No: If the index test is used as part of the reference test (eg, in computed tomography–guided hilar node biopsies a positive FNAC results is sufficient to call a sample a true positive. In this case, the index test is also the reference test).
Unclear: If multiple tests are used and whether the index test forms part of the reference test (eg, fine-needle aspiration, acid fast bacteria smear, and culture for tuberculosis).
Was data on the interrater reliability of the reference standard provided?
Issue: Classification bias. Although the reference standards (histopathology, clinical follow-up) are generally considered to be accurate, these tests are imperfect and can vary by site (skill of the pathologist) or by tissue.
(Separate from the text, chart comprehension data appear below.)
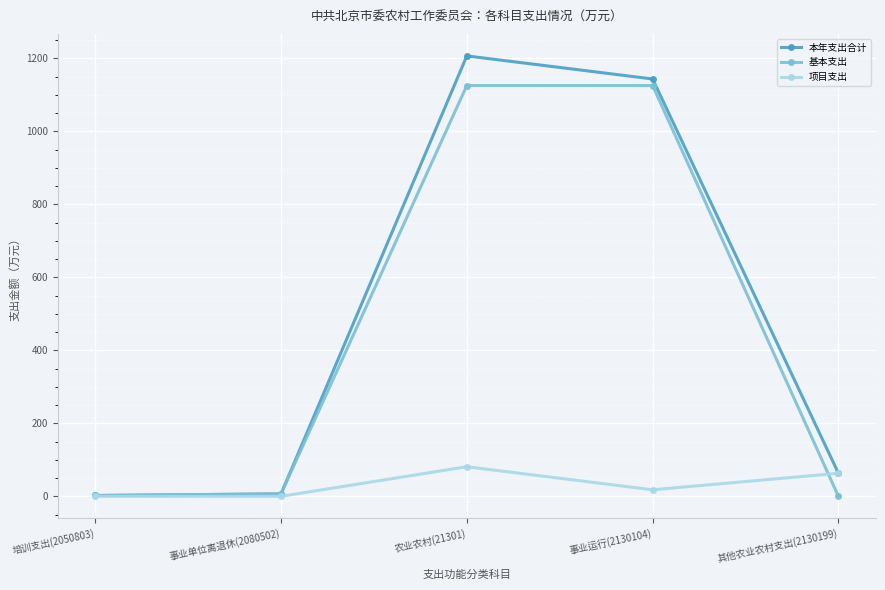

True or false: 基本支出 has a value of 6.8 at 事业单位离退休(2080502).

True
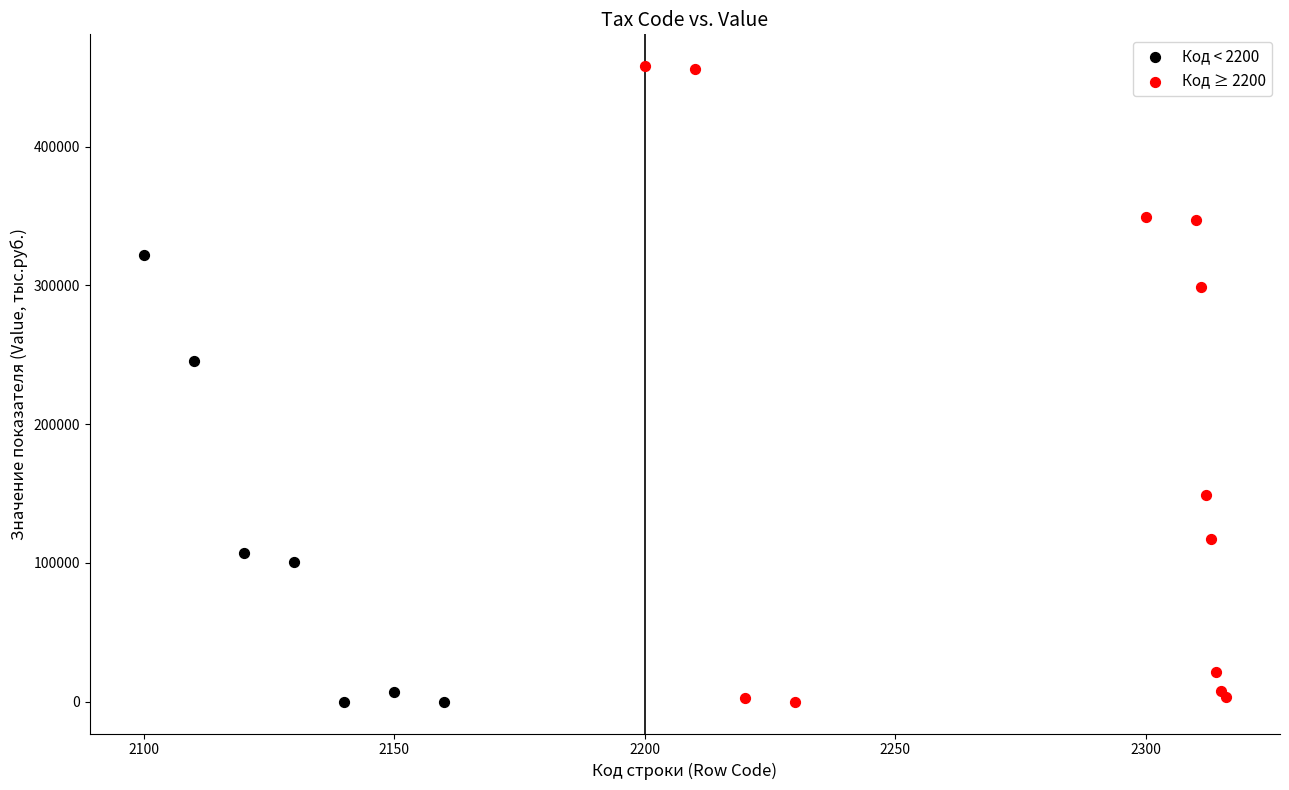

Which series has the largest Y range (max minus min)?

Код ≥ 2200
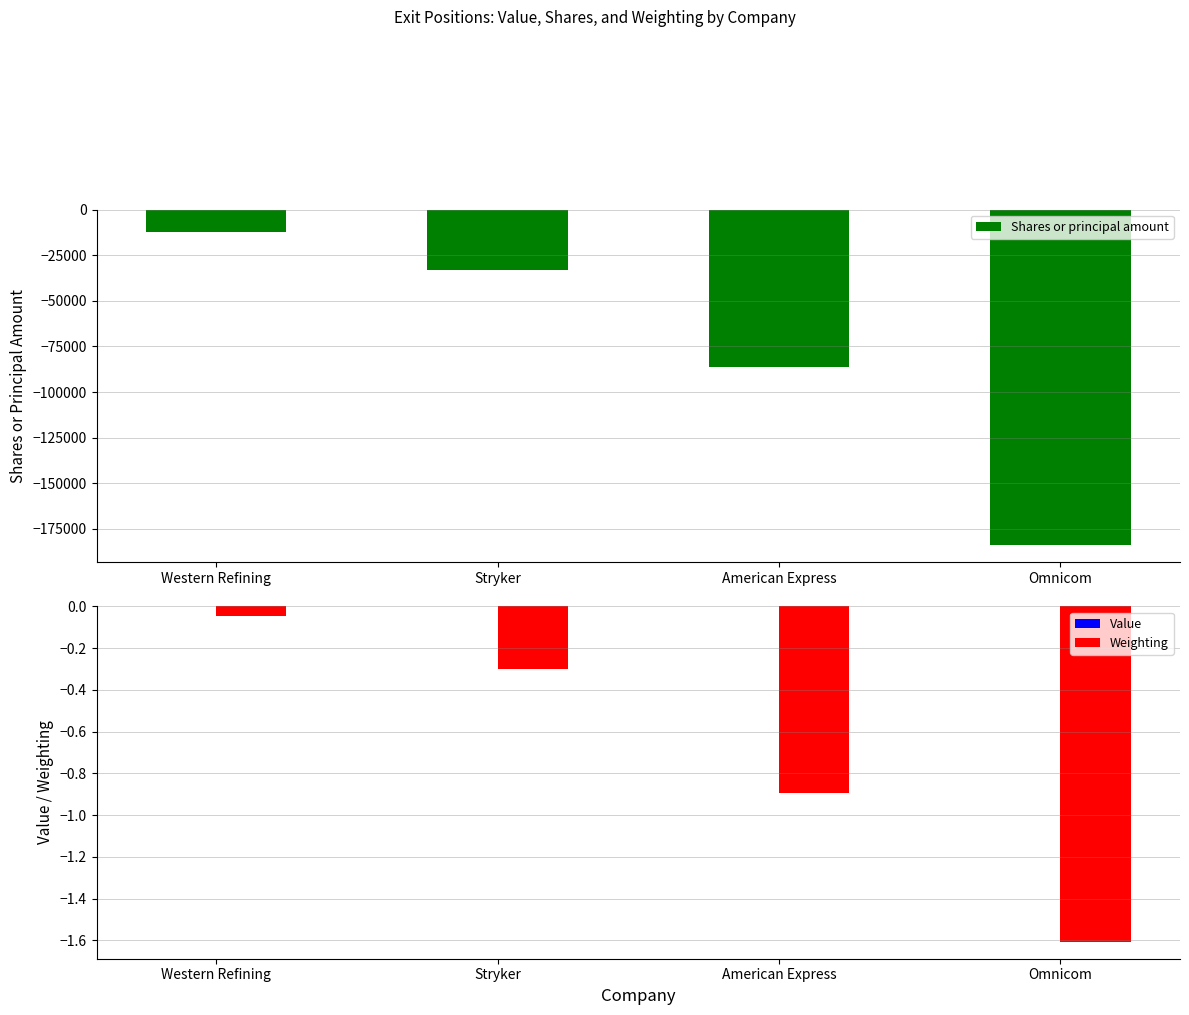

Reading left to right, list all the values displayed in this chart.

Shares or principal amount: Western Refining=-12000.0	Stryker=-33286.0	American Express=-86167.0	Omnicom=-184048.0
Value: Western Refining=0.0	Stryker=0.0	American Express=0.0	Omnicom=0.0
Weighting: Western Refining=-0.0	Stryker=-0.3	American Express=-0.9	Omnicom=-1.6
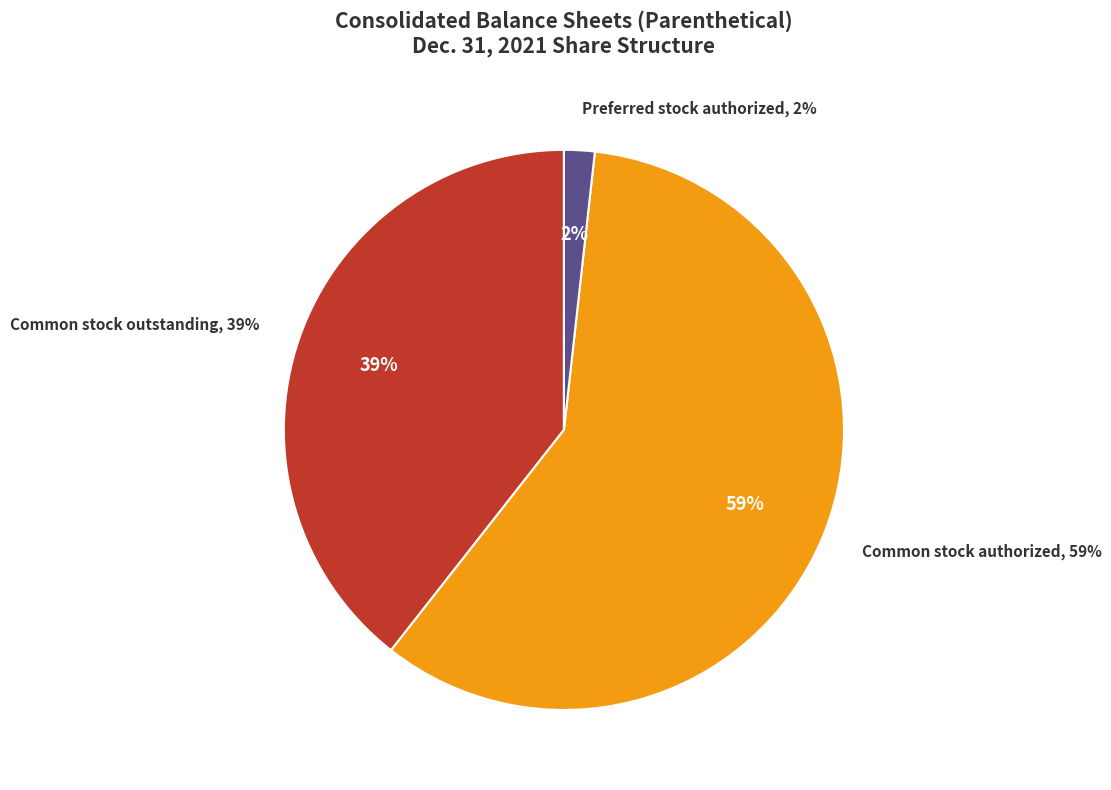

Is it true that Preferred stock authorized is 2% of the pie?

True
Thus, it is useful for studies to provide some indication of the interrater reliability of the reference standard.
Yes: Data showing the interrater reliability for the study site are presented and are acceptable (less than 10% discrepancy).
No: Data showing unacceptable interrater reliability at the study site are presented.
Unclear: No data showing interrater reliability are presented.
Dr Layfield is now Professor/Chair of the Department of Pathology and Anatomical Sciences, University of Missouri, Columbia Missouri.
The authors have no relevant financial interest in the products or companies described in this article.